Weibull Weight-Scale Parameter Evolution under AdamW Training Dynamics
Pith reviewed 2026-06-27 07:32 UTC · model grok-4.3
The pith
AdamW's alignment force drives 88-94% of the rise in the Weibull weight-scale parameter λ before balancing with decay.
A machine-rendered reading of the paper's core claim, the machinery that carries it, and where it could break.
Core claim
The leading-order three-force decomposition of the squared weight norm from the AdamW update rule shows that the alignment force dominates the rise phase of λ(t), contributing 88-94% of the absolute force budget across random seeds, while near saturation alignment and decay approach balance to explain the transition from growth to relaxation.
What carries the argument
Leading-order three-force decomposition of the squared weight norm consisting of alignment force (correlation between weights and adaptive update direction), injection force (adaptive step magnitude), and decay force (decoupled weight decay).
If this is right
- The squared-norm component underlying λ(t) is governed by the balance among alignment, injection, and decay forces.

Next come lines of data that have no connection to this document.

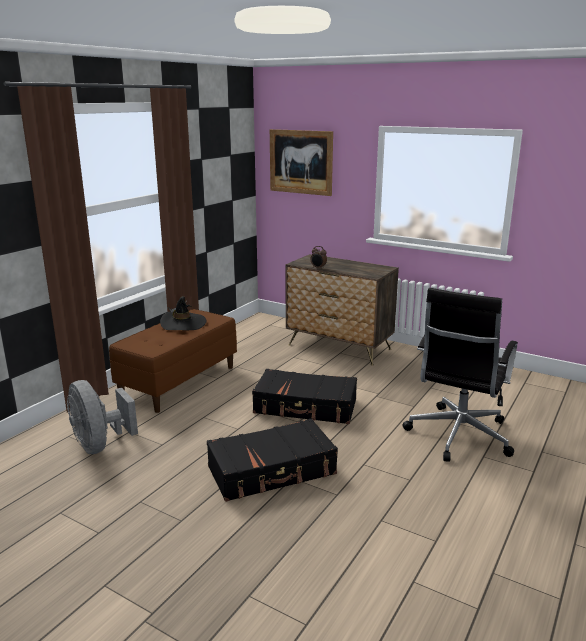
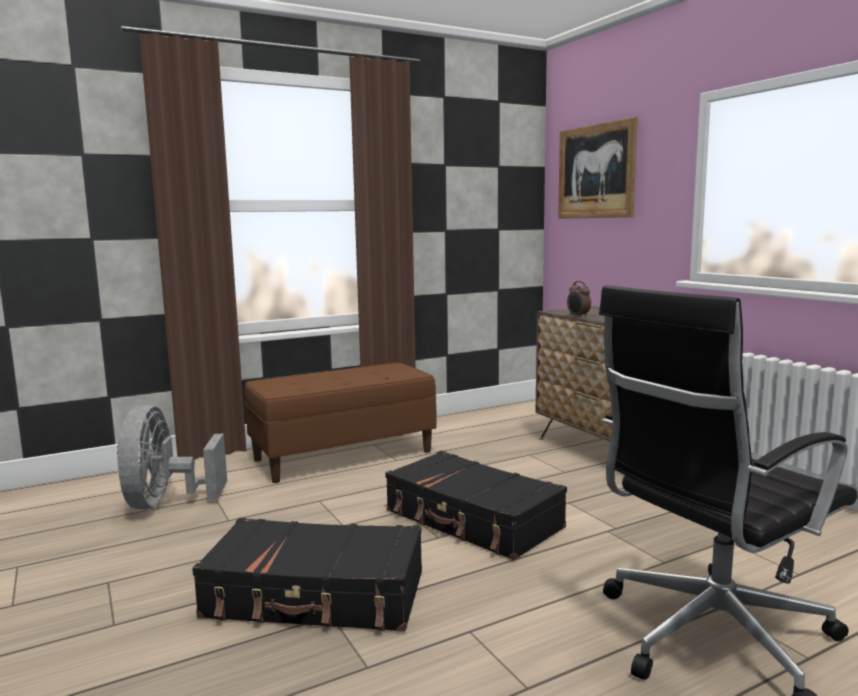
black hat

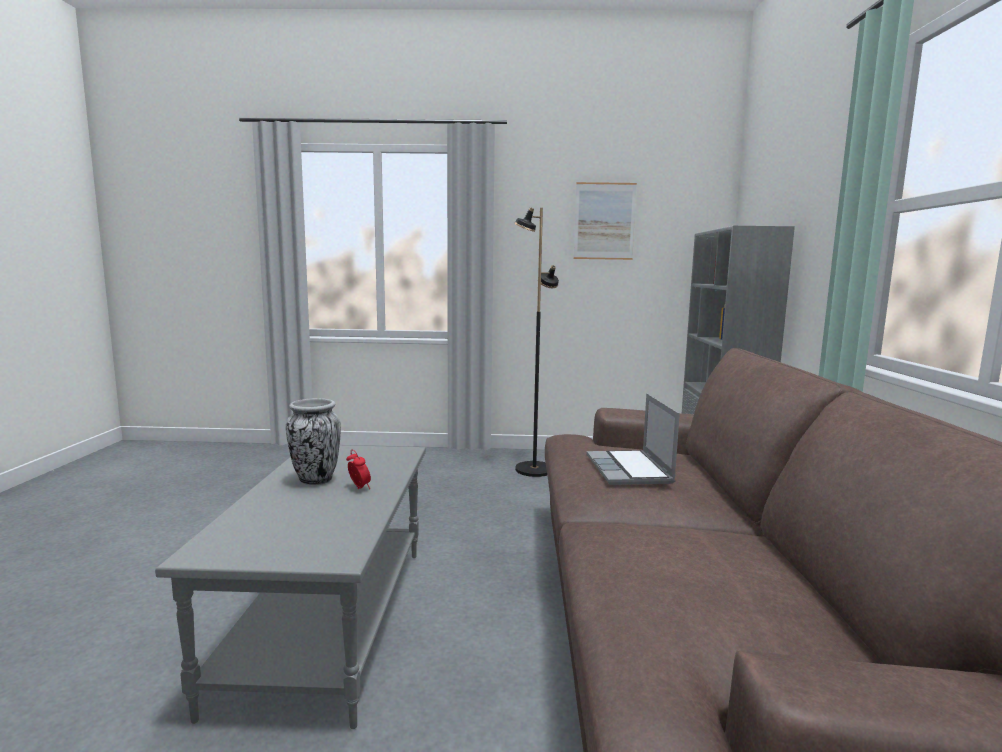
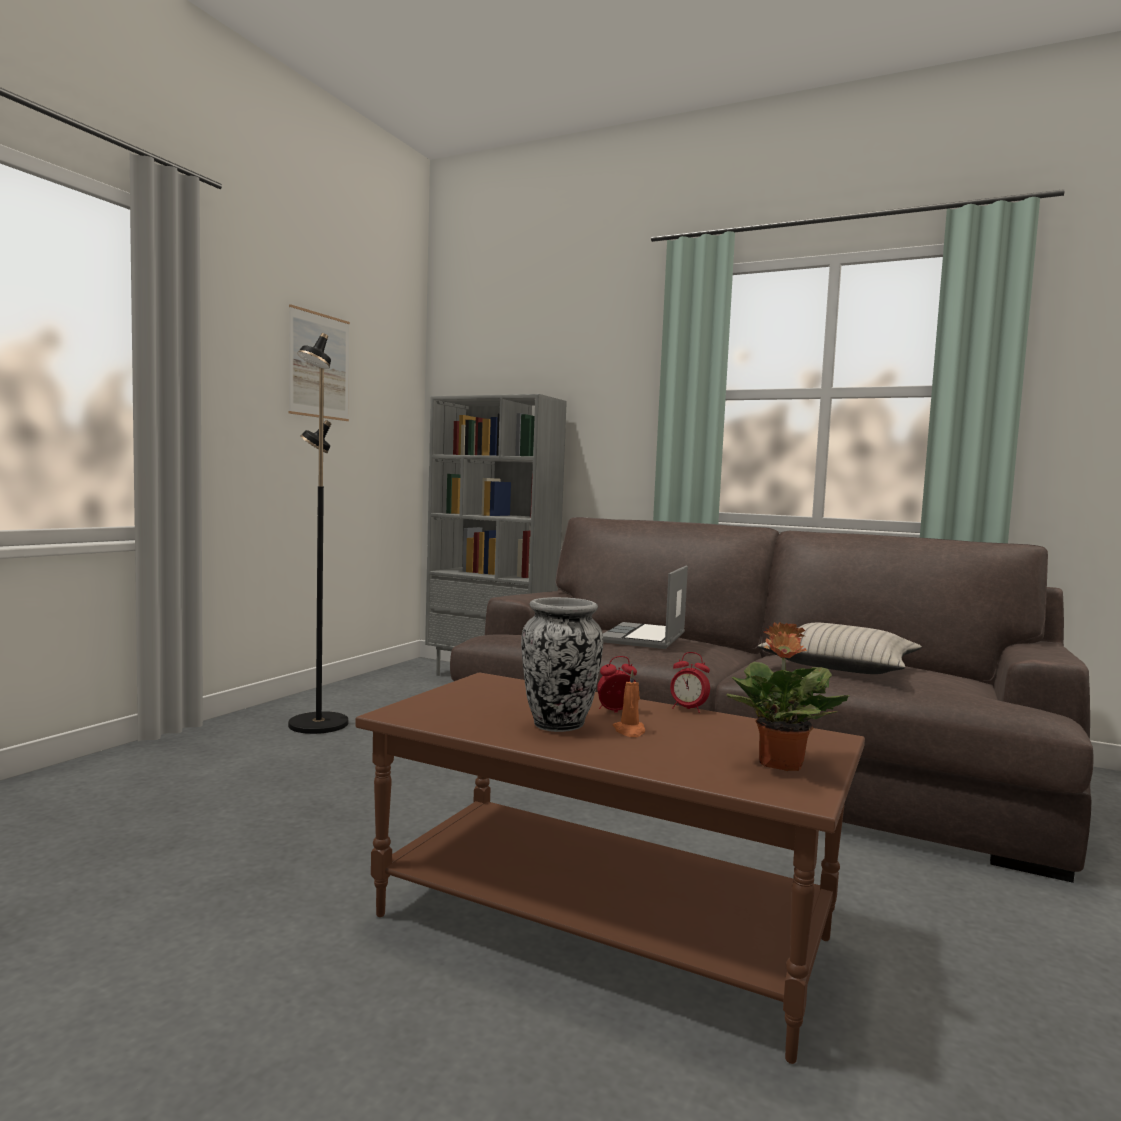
laptop
brown coffee table
potted plant
beige pillow
alarm clock (2nd from left)
orange candle

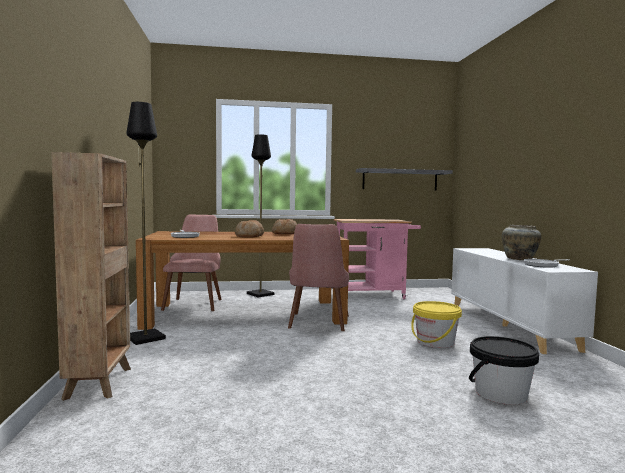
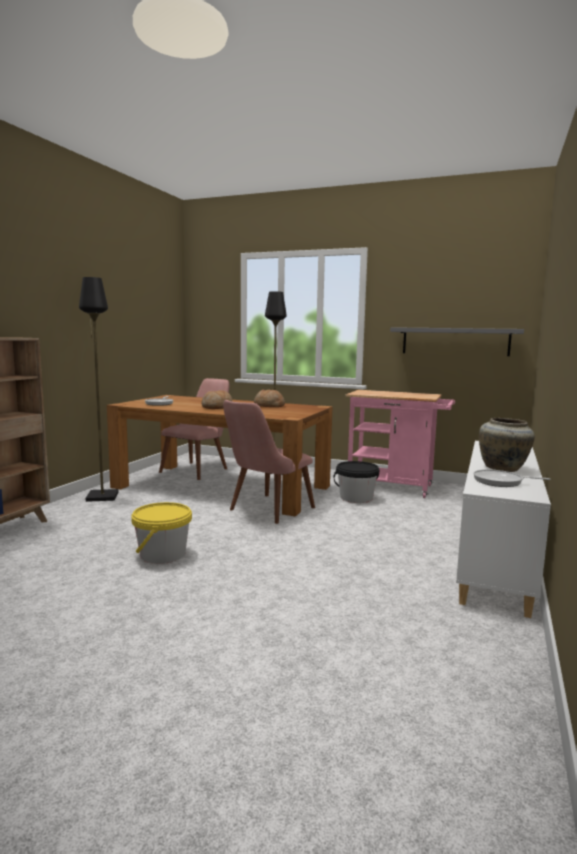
yellow bucket
black bucket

- The RMS-to-Weibull reconstruction offset remains small (5-6%) and decomposes into bridge and integration terms.
- A spline displacement method recovers the alignment force from sparse checkpoints at 92-94% accuracy, doubling the naive two-point baseline.

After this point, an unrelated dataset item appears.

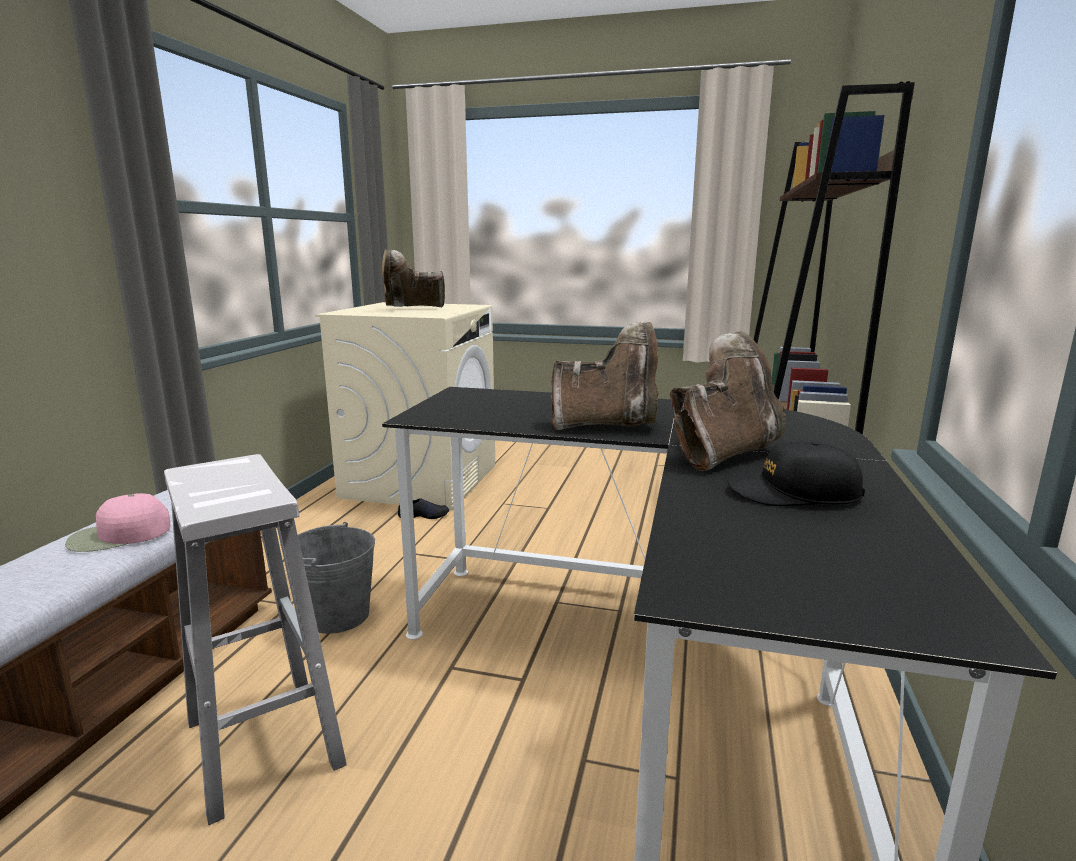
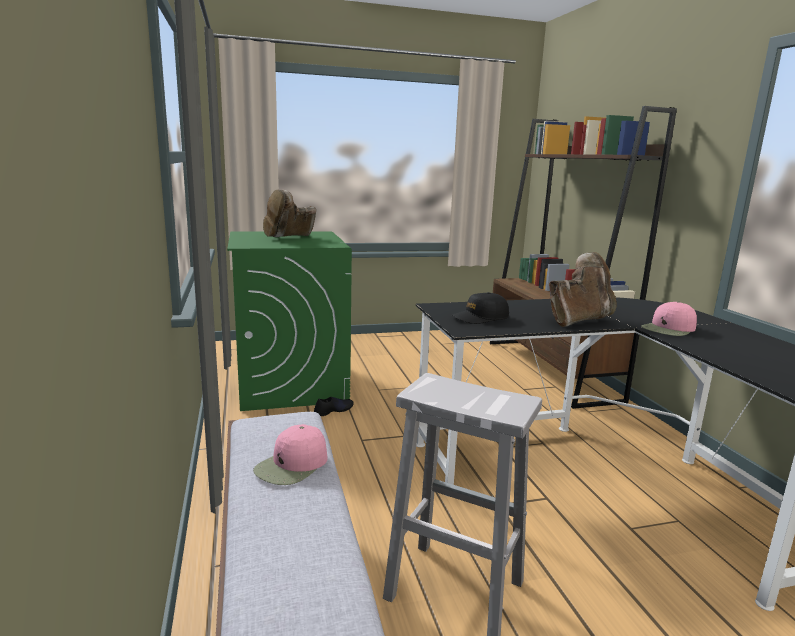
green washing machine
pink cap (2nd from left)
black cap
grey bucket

- The peak value of λ(t) varies with training-data coherence, indicating a data-dependent component of scale growth.
Where Pith is reading between the lines
- If alignment is the dominant driver, targeted interventions that reduce weight-update correlation could limit overshoot in λ without changing the optimizer.
- The spline recovery technique opens the possibility of tracking alignment dynamics in production runs where optimizer moments are not stored.
- The data-coherence dependence of peak λ suggests experiments that hold model size fixed while varying dataset structure to isolate the effect.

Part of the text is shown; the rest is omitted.